In PC-LTAS, outcomes must be coded either to the ICD revision in effect at the time of death or to a single ICD revision. In LTAS.NET, ICD coding may be to the revision in effect at the time of death, to a single revision, or specified individually for each outcome in the Outcome File.
Similar to PC-LTAS, LTAS.NET translates the cause of death from the outcome file from ICD code to NIOSH (or user-defined) minor. While PC-LTAS uses ICD code ranges, LTAS.NET maps each ICD code individually in order to improve the precision and accuracy of the mapping. As a result, you may notice the following differences when comparing the mapping of your data using PC-LTAS and LTAS.NET:
- In LTAS.NET, ICD codes require a decimal if a fourth digit is present.
- LTAS.NET may detect invalid ICD codes that PC-LTAS does not.
- LTAS.NET may map a specific ICD code to a different and more appropriate minor than PC-LTAS does.
- Stratification can be performed on additional confounders (not just age, race, sex and calendar time, as in PC-LTAS)
- Single day history gaps are now filled with unexposed person time. PC-LTAS only fills history gaps of 2 or more days.
- A zero value can be used for the first stratification category. PC-LTAS required all values to be greater than zero.

+ + + +

* [Activity list]
#1 Decide whether each statement below agrees with the text comparing LTAS.NET and PC-LTAS, answering yes or no and quoting the deciding words of the text exactly. (a) LTAS.NET, like PC-LTAS, maps ICD codes by ranges. (b) In LTAS.NET, ICD coding may be specified individually for each outcome. (c) PC-LTAS fills single-day history gaps with unexposed person time.
#2 Retype the part of the text comparing LTAS.NET and PC-LTAS starting with "- Single day" and going on through "greater than zero.".

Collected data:
+ + + +

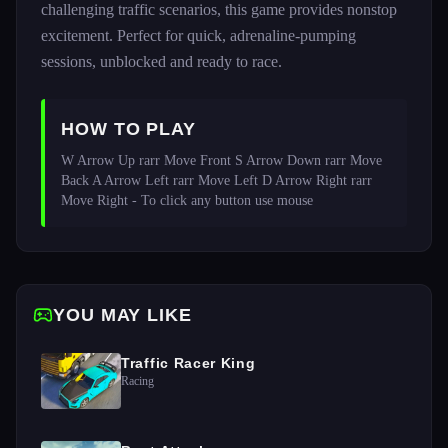
challenging traffic scenarios, this game provides nonstop
excitement. Perfect for quick, adrenaline-pumping
sessions, unblocked and ready to race.
HOW TO PLAY
W Arrow Up rarr Move Front S Arrow Down rarr Move 
Back A Arrow Left rarr Move Left D Arrow Right rarr 
Move Right - To click any button use mouse
YOU MAY LIKE
Traffic Racer King
Racing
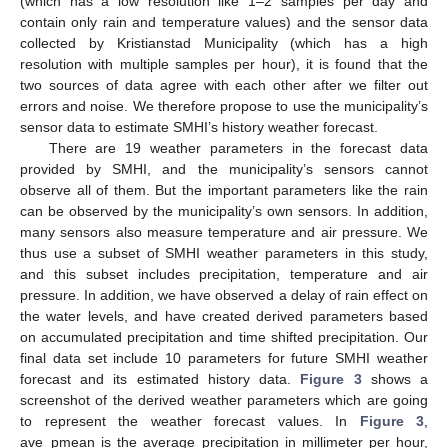
(which has a low resolution like 1–2 samples per day and
contain only rain and temperature values) and the sensor data
collected by Kristianstad Municipality (which has a high
resolution with multiple samples per hour), it is found that the
two sources of data agree with each other after we filter out
errors and noise. We therefore propose to use the municipality’s
sensor data to estimate SMHI’s history weather forecast.
There are 19 weather parameters in the forecast data
provided by SMHI, and the municipality’s sensors cannot
observe all of them. But the important parameters like the rain
can be observed by the municipality’s own sensors. In addition,
many sensors also measure temperature and air pressure. We
thus use a subset of SMHI weather parameters in this study,
and this subset includes precipitation, temperature and air
pressure. In addition, we have observed a delay of rain effect on
the water levels, and have created derived parameters based
on accumulated precipitation and time shifted precipitation. Our
final data set include 10 parameters for future SMHI weather
forecast and its estimated history data.
Figure 3
shows a
screenshot of the derived weather parameters which are going
to represent the weather forecast values. In
Figure 3
,
ave_pmean is the average precipitation in millimeter per hour,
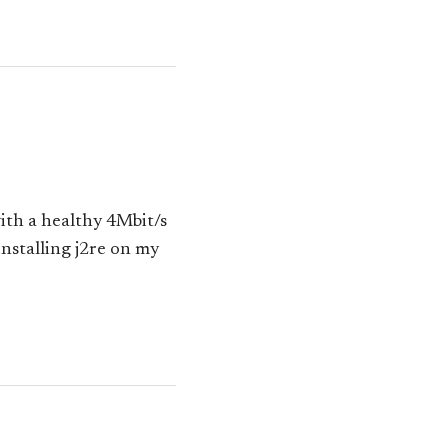
ith a healthy 4Mbit/s
installing j2re on my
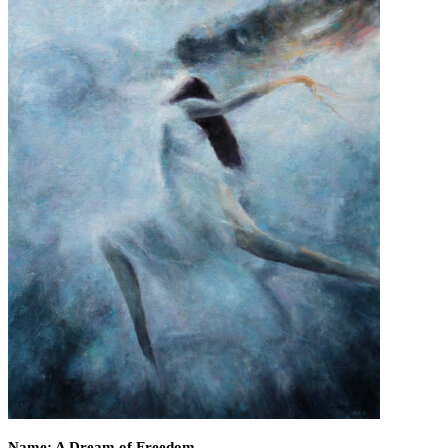
Name: A Dream of Freedom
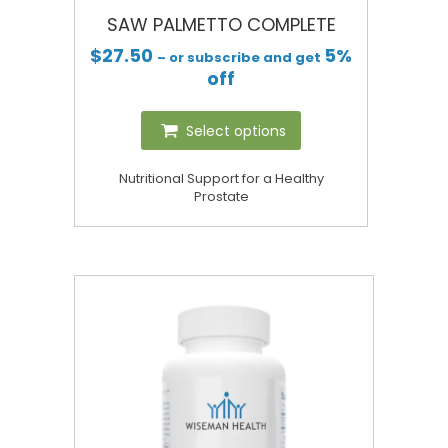
SAW PALMETTO COMPLETE
$
27.50
5%
– or subscribe and get
off
Select options
Nutritional Support for a Healthy
Prostate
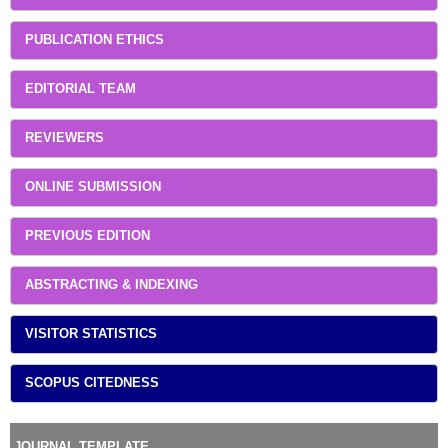
PUBLICATION ETHICS
EDITORIAL TEAM
REVIEWERS
ONLINE SUBMISSION
PREVIOUS EDITION
ABSTRACTING & INDEXING
VISITOR STATISTICS
SCOPUS CITEDNESS
JOURNAL TEMPLATE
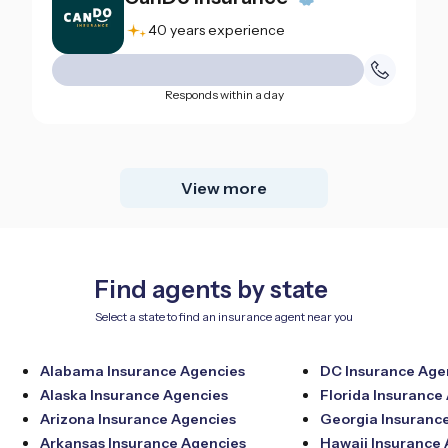
40 years experience
Responds within a day
View more
Find agents by state
Select a state to find an insurance agent near you
Alabama Insurance Agencies
DC Insurance Age
Alaska Insurance Agencies
Florida Insurance
Arizona Insurance Agencies
Georgia Insuranc
Arkansas Insurance Agencies
Hawaii Insurance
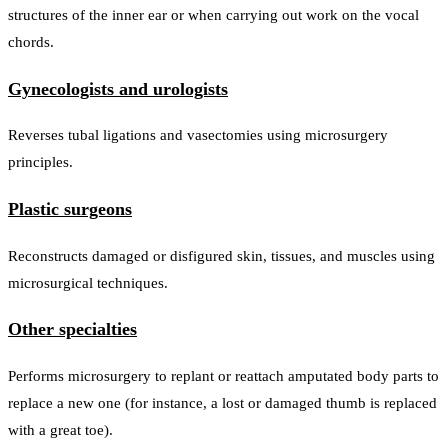
structures of the inner ear or when carrying out work on the vocal
chords.
Gynecologists and urologists
Reverses tubal ligations and vasectomies using microsurgery
principles.
Plastic surgeons
Reconstructs damaged or disfigured skin, tissues, and muscles using
microsurgical techniques.
Other specialties
Performs microsurgery to replant or reattach amputated body parts to
replace a new one (for instance, a lost or damaged thumb is replaced
with a great toe).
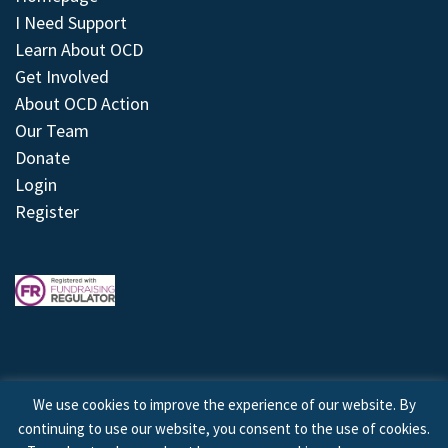
I Need Support
Learn About OCD
Get Involved
About OCD Action
Our Team
Donate
Login
Register
We use cookies to improve the experience of our website. By
continuing to use our website, you consent to the use of cookies.
© 2026 © Copyright OCD Action. All Rights Reserved.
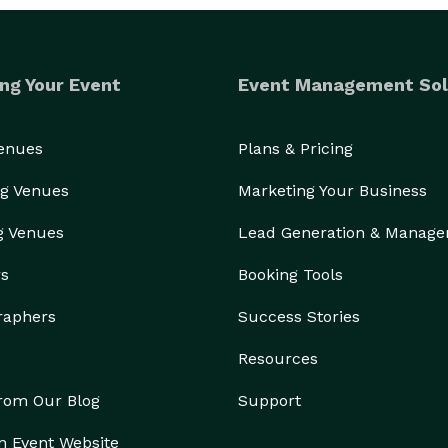
ng Your Event
Event Management Sol
Venues
Plans & Pricing
g Venues
Marketing Your Business
g Venues
Lead Generation & Manag
rs
Booking Tools
raphers
Success Stories
Resources
from Our Blog
Support
n Event Website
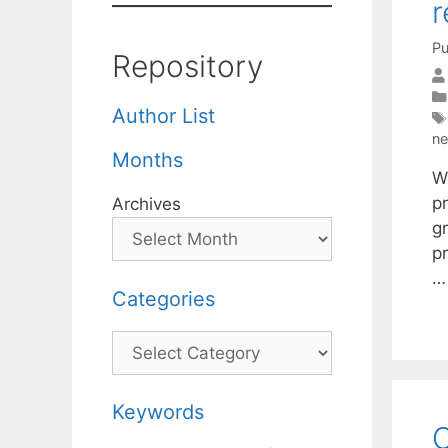
r
Pu
Repository
Author List
ne
Months
W
p
Archives
g
pr
Categories
Categories
Keywords
C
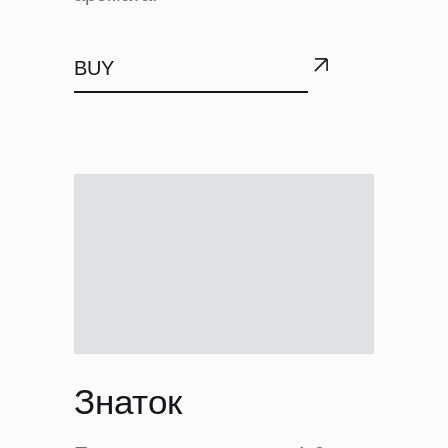
BUY
Знаток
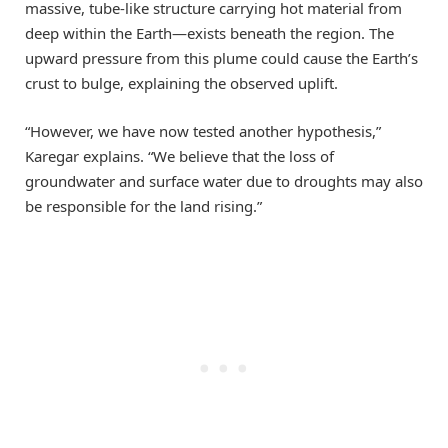
massive, tube-like structure carrying hot material from
deep within the Earth—exists beneath the region. The
upward pressure from this plume could cause the Earth’s
crust to bulge, explaining the observed uplift.
“However, we have now tested another hypothesis,”
Karegar explains. “We believe that the loss of
groundwater and surface water due to droughts may also
be responsible for the land rising.”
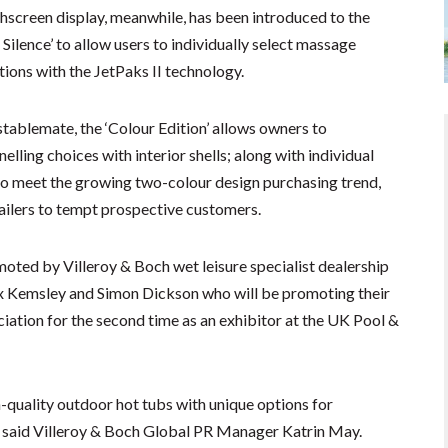
hscreen display, meanwhile, has been introduced to the
t Silence’ to allow users to individually select massage
tions with the JetPaks II technology.
stablemate, the ‘Colour Edition’ allows owners to
elling choices with interior shells; along with individual
to meet the growing two-colour design purchasing trend,
tailers to tempt prospective customers.
oted by Villeroy & Boch wet leisure specialist dealership
ex Kemsley and Simon Dickson who will be promoting their
iation for the second time as an exhibitor at the UK Pool &
h-quality outdoor hot tubs with unique options for
,” said Villeroy & Boch Global PR Manager Katrin May.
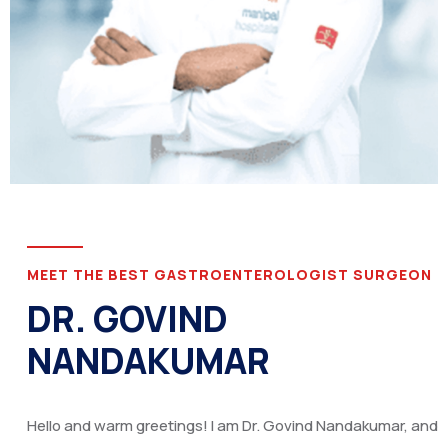
MEET THE BEST GASTROENTEROLOGIST SURGEON
DR. GOVIND
NANDAKUMAR
Hello and warm greetings! I am Dr. Govind Nandakumar, and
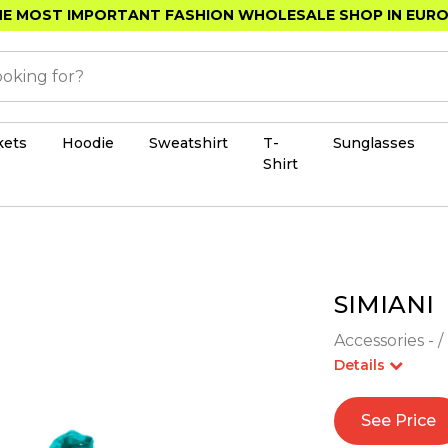
E MOST IMPORTANT FASHION WHOLESALE SHOP IN EUR
kets
Hoodie
Sweatshirt
T-
Sunglasses
Shirt
SIMIANI
Accessories - /
Details
See Price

+ + + +

* [Solutions below]
#1
(a) No: "While PC-LTAS uses ICD code ranges, LTAS.NET maps each ICD code individually"
(b) Yes: "or specified individually for each outcome in the Outcome File"
(c) No: "PC-LTAS only fills history gaps of 2 or more days."

#2
- Single day history gaps are now filled with unexposed person time. PC-LTAS only fills history gaps of 2 or more days.
- A zero value can be used for the first stratification category. PC-LTAS required all values to be greater than zero.